Federated Learning (FL) enables collaborative model training among multiple parties without centralizing raw data. There are two main paradigms in FL: Horizontal FL (HFL), where all participants share the same feature space but hold different samples, and Vertical FL (VFL), where parties possess complementary features for the same set of samples. A prerequisite for VFL training is privacy-preserving entity alignment (PPEA), which establishes a common index of samples across parties (alignment) without revealing which samples are shared between them. Conventional private set intersection (PSI) achieves alignment but leaks intersection membership, exposing sensitive relationships between datasets. The standard private set union (PSU) mitigates this risk by aligning on the union of identifiers rather than the intersection. However, existing approaches are often limited to two parties or lack support for typo-tolerant matching. In this paper, we introduce the Sherpa.ai multi-party PSU protocol for VFL, a PPEA method that hides intersection membership and enables both exact and noisy matching.

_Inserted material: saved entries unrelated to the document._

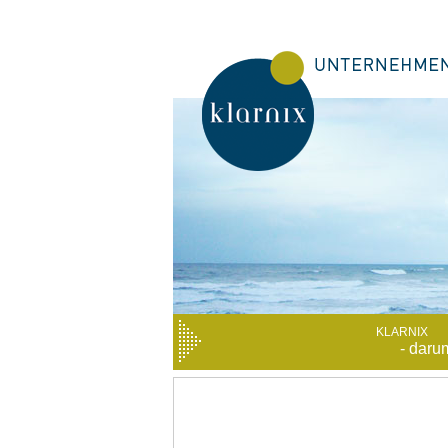
KLARNIX
- daru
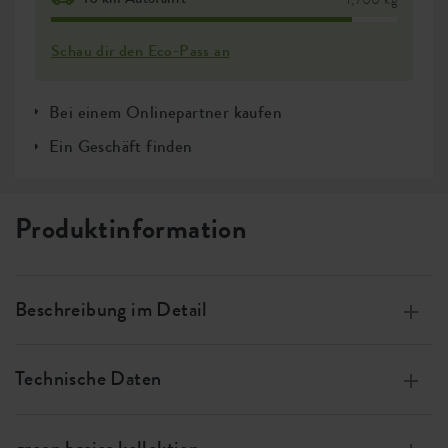
Schau dir den Eco-Pass an
Bei einem Onlinepartner kaufen
Ein Geschäft finden
Produktinformation
Beschreibung im Detail
Hergestellt aus 100% recyceltem Plastik, produziert
mit Windenergie, 100% recycelbar
Technische Daten
Für jede Pflanze ist die passende Topfgröße erhältlich
Größe
w 23 x h 20 x d 23 cm
Diesen Topf können Sie endlos kombinieren: Design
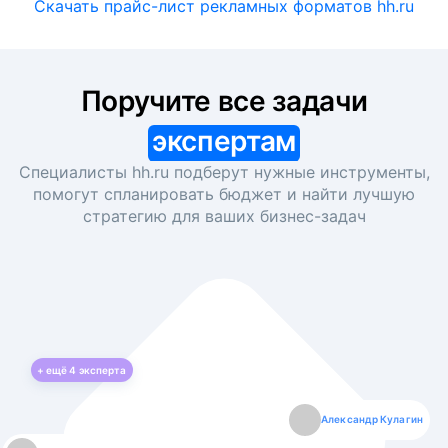
Скачать прайс-лист рекламных форматов hh.ru
Поручите все задачи
экспертам
Специалисты hh.ru подберут нужные инструменты,
помогут спланировать бюджет и найти лучшую
стратегию для ваших
бизнес-задач
+ ещё
4
эксперта
Екатерина Лазаренко
Александр Кулагин
Даниил Макаров
Борис Кашко
Юлия Изоитко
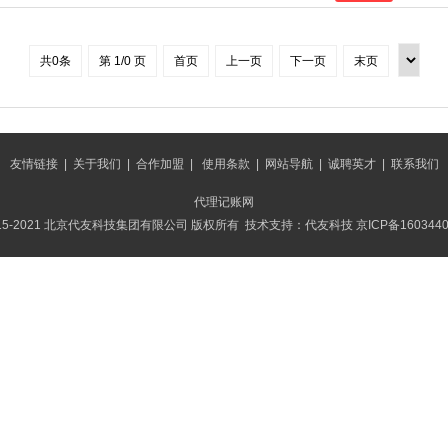
共0条
第 1/0 页
首页
上一页
下一页
末页
友情链接
|
关于我们
|
合作加盟
|
使用条款
|
网站导航
|
诚聘英才
|
联系我们
代理记账网
015-2021 北京代友科技集团有限公司 版权所有 技术支持：代友科技
京ICP备160344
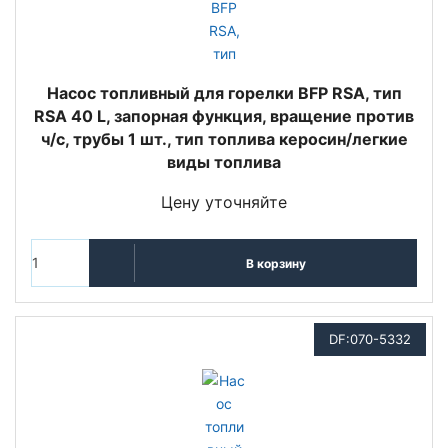
Насос топливный для горелки BFP RSA, тип
RSA 40 L, запорная функция, вращение против
ч/с, трубы 1 шт., тип топлива керосин/легкие
виды топлива
Цену уточняйте
В корзину
DF:070-5332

The protocol generalizes two-party approaches to multiple parties with low communication overhead and offers two variants: an order-preserving version for exact alignment and an unordered version tolerant to typographical and formatting discrepancies. We prove correctness and privacy, analyze communication and computational (exponentiation) complexity, and formalize a universal index mapping from local records to a shared index space. This multi-party PSU offers a scalable, mathematically grounded protocol for PPEA in real-world VFL deployments, such as multi-institutional healthcare disease detection, collaborative risk modeling between banks and insurers, and cross-domain fraud detection between telecommunications and financial institutions, while preserving intersection privacy.